▸ WORK REQUEST
Copy the text of the entire listing below word for word, and leave the pictures out of your copy.

▸ RECORDS SHOWN
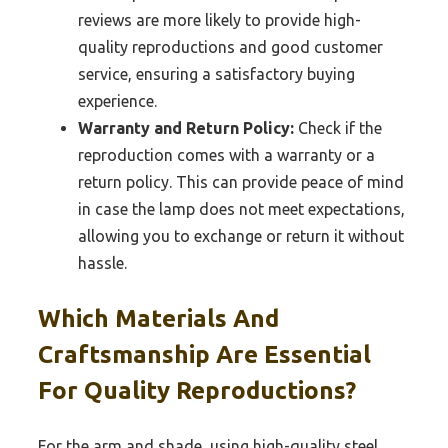
reviews are more likely to provide high-
quality reproductions and good customer
service, ensuring a satisfactory buying
experience.
Warranty and Return Policy:
Check if the
reproduction comes with a warranty or a
return policy. This can provide peace of mind
in case the lamp does not meet expectations,
allowing you to exchange or return it without
hassle.
Which Materials And
Craftsmanship Are Essential
For Quality Reproductions?
For the arm and shade, using high-quality steel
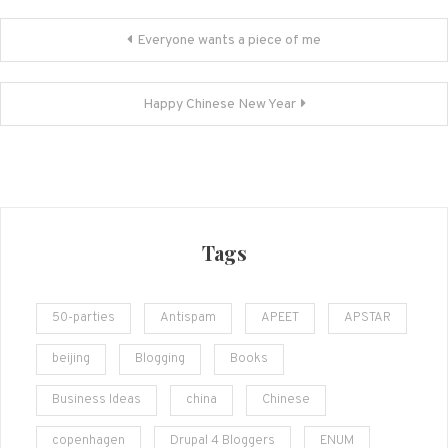
Post
Everyone wants a piece of me
navigation
Happy Chinese New Year
Tags
50-parties
Antispam
APEET
APSTAR
beijing
Blogging
Books
Business Ideas
china
Chinese
copenhagen
Drupal 4 Bloggers
ENUM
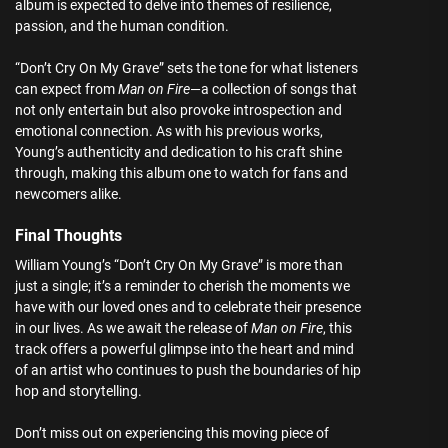
album is expected to delve into themes of resilience,
passion, and the human condition.
“Don’t Cry On My Grave” sets the tone for what listeners
can expect from
Man on Fire
—a collection of songs that
not only entertain but also provoke introspection and
emotional connection. As with his previous works,
Young’s authenticity and dedication to his craft shine
through, making this album one to watch for fans and
newcomers alike.
Final Thoughts
William Young’s “Don’t Cry On My Grave” is more than
just a single; it’s a reminder to cherish the moments we
have with our loved ones and to celebrate their presence
in our lives. As we await the release of
Man on Fire
, this
track offers a powerful glimpse into the heart and mind
of an artist who continues to push the boundaries of hip
hop and storytelling.
Don’t miss out on experiencing this moving piece of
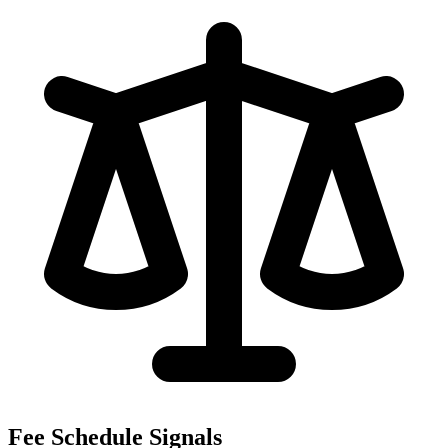
Fee Schedule Signals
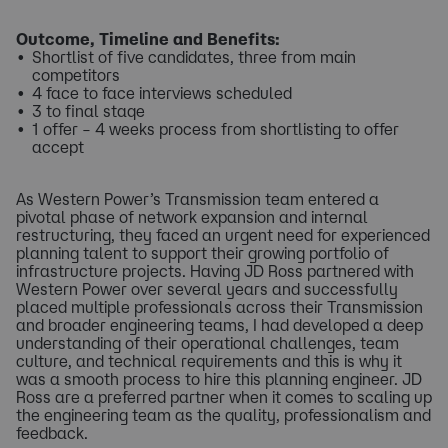
Outcome, Timeline and Benefits:
Shortlist of five candidates, three from main
competitors
4 face to face interviews scheduled
3 to final stage
1 offer – 4 weeks process from shortlisting to offer
accept
As Western Power’s Transmission team entered a
pivotal phase of network expansion and internal
restructuring, they faced an urgent need for experienced
planning talent to support their growing portfolio of
infrastructure projects. Having JD Ross partnered with
Western Power over several years and successfully
placed multiple professionals across their Transmission
and broader engineering teams, I had developed a deep
understanding of their operational challenges, team
culture, and technical requirements and this is why it
was a smooth process to hire this planning engineer. JD
Ross are a preferred partner when it comes to scaling up
the engineering team as the quality, professionalism and
feedback.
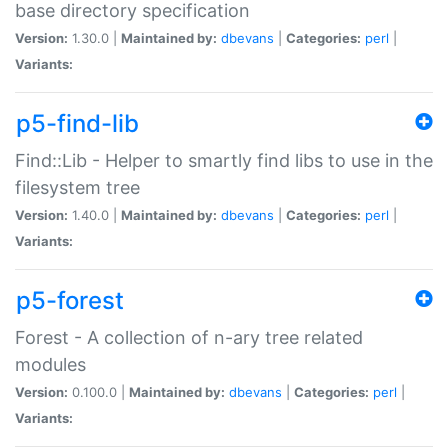
base directory specification
Version:
1.30.0 |
Maintained by:
dbevans
|
Categories:
perl
|
Variants:
p5-find-lib
Find::Lib - Helper to smartly find libs to use in the
filesystem tree
Version:
1.40.0 |
Maintained by:
dbevans
|
Categories:
perl
|
Variants:
p5-forest
Forest - A collection of n-ary tree related
modules
Version:
0.100.0 |
Maintained by:
dbevans
|
Categories:
perl
|
Variants:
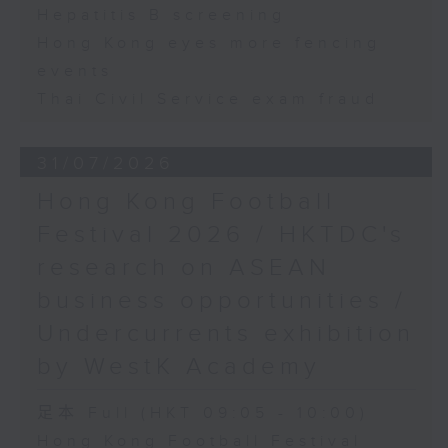
Hepatitis B screening
Hong Kong eyes more fencing
events
Thai Civil Service exam fraud
31/07/2026
Hong Kong Football
Festival 2026 / HKTDC's
research on ASEAN
business opportunities /
Undercurrents exhibition
by WestK Academy
足本 Full (HKT 09:05 - 10:00)
Hong Kong Football Festival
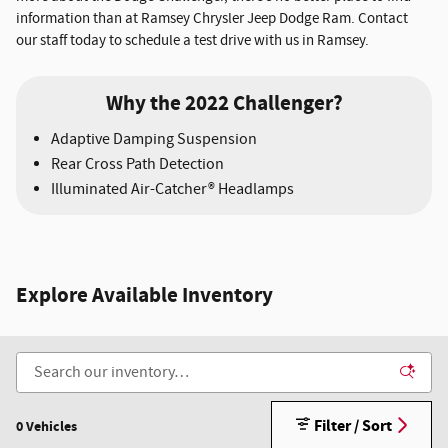
information than at Ramsey Chrysler Jeep Dodge Ram. Contact
our staff today to schedule a test drive with us in Ramsey.
Why the 2022 Challenger?
Adaptive Damping Suspension
Rear Cross Path Detection
Illuminated Air-Catcher® Headlamps
Explore Available Inventory
Filter / Sort
0 Vehicles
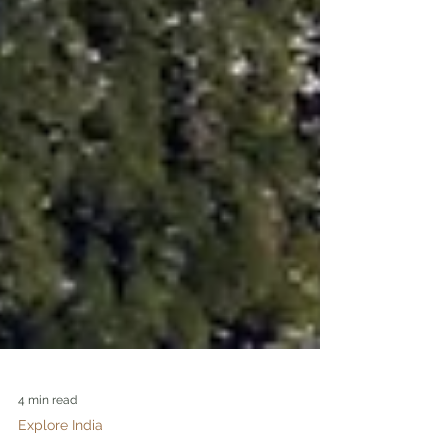
4 min read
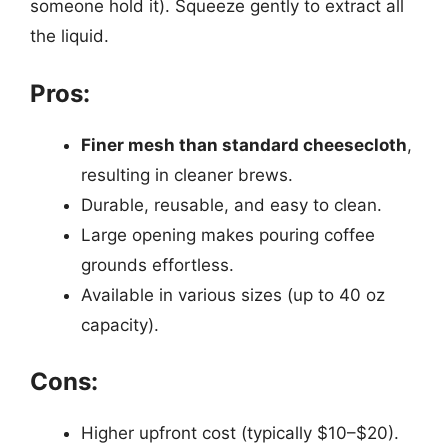
someone hold it). Squeeze gently to extract all
the liquid.
Pros:
Finer mesh than standard cheesecloth
,
resulting in cleaner brews.
Durable, reusable, and easy to clean.
Large opening makes pouring coffee
grounds effortless.
Available in various sizes (up to 40 oz
capacity).
Cons:
Higher upfront cost (typically $10–$20).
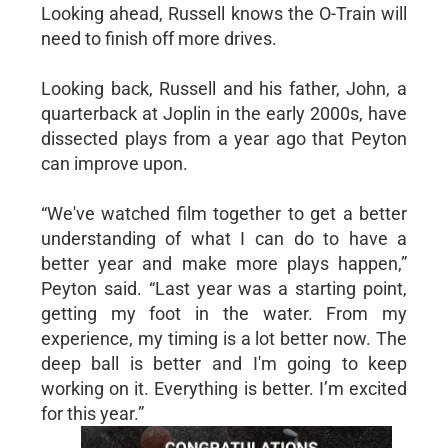
Looking ahead, Russell knows the O-Train will
need to finish off more drives.
Looking back, Russell and his father, John, a
quarterback at Joplin in the early 2000s, have
dissected plays from a year ago that Peyton
can improve upon.
“We've watched film together to get a better
understanding of what I can do to have a
better year and make more plays happen,”
Peyton said. “Last year was a starting point,
getting my foot in the water. From my
experience, my timing is a lot better now. The
deep ball is better and I'm going to keep
working on it. Everything is better. I’m excited
for this year.”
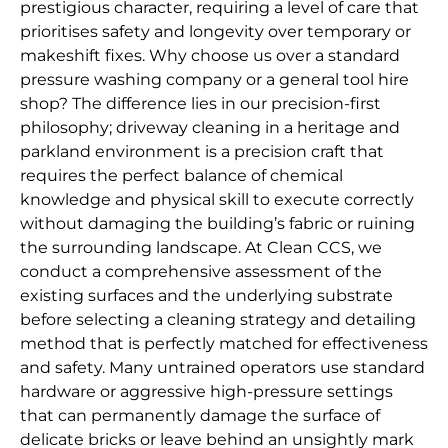
prestigious character, requiring a level of care that
prioritises safety and longevity over temporary or
makeshift fixes. Why choose us over a standard
pressure washing company or a general tool hire
shop? The difference lies in our precision-first
philosophy; driveway cleaning in a heritage and
parkland environment is a precision craft that
requires the perfect balance of chemical
knowledge and physical skill to execute correctly
without damaging the building’s fabric or ruining
the surrounding landscape. At Clean CCS, we
conduct a comprehensive assessment of the
existing surfaces and the underlying substrate
before selecting a cleaning strategy and detailing
method that is perfectly matched for effectiveness
and safety. Many untrained operators use standard
hardware or aggressive high-pressure settings
that can permanently damage the surface of
delicate bricks or leave behind an unsightly mark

▸ ANSWER TO THIS TASK
reviews are more likely to provide high-
quality reproductions and good customer
service, ensuring a satisfactory buying
experience.
Warranty and Return Policy:
Check if the
reproduction comes with a warranty or a
return policy. This can provide peace of mind
in case the lamp does not meet expectations,
allowing you to exchange or return it without
hassle.
Which Materials And
Craftsmanship Are Essential
For Quality Reproductions?
For the arm and shade, using high-quality steel
Post
Everyone wants a piece of me
navigation
Happy Chinese New Year
Tags
50-parties
Antispam
APEET
APSTAR
beijing
Blogging
Books
Business Ideas
china
Chinese
copenhagen
Drupal 4 Bloggers
ENUM
album is expected to delve into themes of resilience,
passion, and the human condition.
“Don’t Cry On My Grave” sets the tone for what listeners
can expect from
Man on Fire
—a collection of songs that
not only entertain but also provoke introspection and
emotional connection. As with his previous works,
Young’s authenticity and dedication to his craft shine
through, making this album one to watch for fans and
newcomers alike.
Final Thoughts
William Young’s “Don’t Cry On My Grave” is more than
just a single; it’s a reminder to cherish the moments we
have with our loved ones and to celebrate their presence
in our lives. As we await the release of
Man on Fire
, this
track offers a powerful glimpse into the heart and mind
of an artist who continues to push the boundaries of hip
hop and storytelling.
Don’t miss out on experiencing this moving piece of
Fee Schedule Signals
Outcome, Timeline and Benefits:
Shortlist of five candidates, three from main
competitors
4 face to face interviews scheduled
3 to final stage
1 offer – 4 weeks process from shortlisting to offer
accept
As Western Power’s Transmission team entered a
pivotal phase of network expansion and internal
restructuring, they faced an urgent need for experienced
planning talent to support their growing portfolio of
infrastructure projects. Having JD Ross partnered with
Western Power over several years and successfully
placed multiple professionals across their Transmission
and broader engineering teams, I had developed a deep
understanding of their operational challenges, team
culture, and technical requirements and this is why it
was a smooth process to hire this planning engineer. JD
Ross are a preferred partner when it comes to scaling up
the engineering team as the quality, professionalism and
feedback.
base directory specification
Version:
1.30.0 |
Maintained by:
dbevans
|
Categories:
perl
|
Variants:
p5-find-lib
Find::Lib - Helper to smartly find libs to use in the
filesystem tree
Version:
1.40.0 |
Maintained by:
dbevans
|
Categories:
perl
|
Variants:
p5-forest
Forest - A collection of n-ary tree related
modules
Version:
0.100.0 |
Maintained by:
dbevans
|
Categories:
perl
|
Variants:
Hepatitis B screening
Hong Kong eyes more fencing
events
Thai Civil Service exam fraud
31/07/2026
Hong Kong Football
Festival 2026 / HKTDC's
research on ASEAN
business opportunities /
Undercurrents exhibition
by WestK Academy
足本 Full (HKT 09:05 - 10:00)
Hong Kong Football Festival
information than at Ramsey Chrysler Jeep Dodge Ram. Contact
our staff today to schedule a test drive with us in Ramsey.
Why the 2022 Challenger?
Adaptive Damping Suspension
Rear Cross Path Detection
Illuminated Air-Catcher® Headlamps
Explore Available Inventory
Filter / Sort
0 Vehicles
4 min read
someone hold it). Squeeze gently to extract all
the liquid.
Pros:
Finer mesh than standard cheesecloth
,
resulting in cleaner brews.
Durable, reusable, and easy to clean.
Large opening makes pouring coffee
grounds effortless.
Available in various sizes (up to 40 oz
capacity).
Cons:
Higher upfront cost (typically $10–$20).
Looking ahead, Russell knows the O-Train will
need to finish off more drives.
Looking back, Russell and his father, John, a
quarterback at Joplin in the early 2000s, have
dissected plays from a year ago that Peyton
can improve upon.
“We've watched film together to get a better
understanding of what I can do to have a
better year and make more plays happen,”
Peyton said. “Last year was a starting point,
getting my foot in the water. From my
experience, my timing is a lot better now. The
deep ball is better and I'm going to keep
working on it. Everything is better. I’m excited
for this year.”
prestigious character, requiring a level of care that
prioritises safety and longevity over temporary or
makeshift fixes. Why choose us over a standard
pressure washing company or a general tool hire
shop? The difference lies in our precision-first
philosophy; driveway cleaning in a heritage and
parkland environment is a precision craft that
requires the perfect balance of chemical
knowledge and physical skill to execute correctly
without damaging the building’s fabric or ruining
the surrounding landscape. At Clean CCS, we
conduct a comprehensive assessment of the
existing surfaces and the underlying substrate
before selecting a cleaning strategy and detailing
method that is perfectly matched for effectiveness
and safety. Many untrained operators use standard
hardware or aggressive high-pressure settings
that can permanently damage the surface of
delicate bricks or leave behind an unsightly mark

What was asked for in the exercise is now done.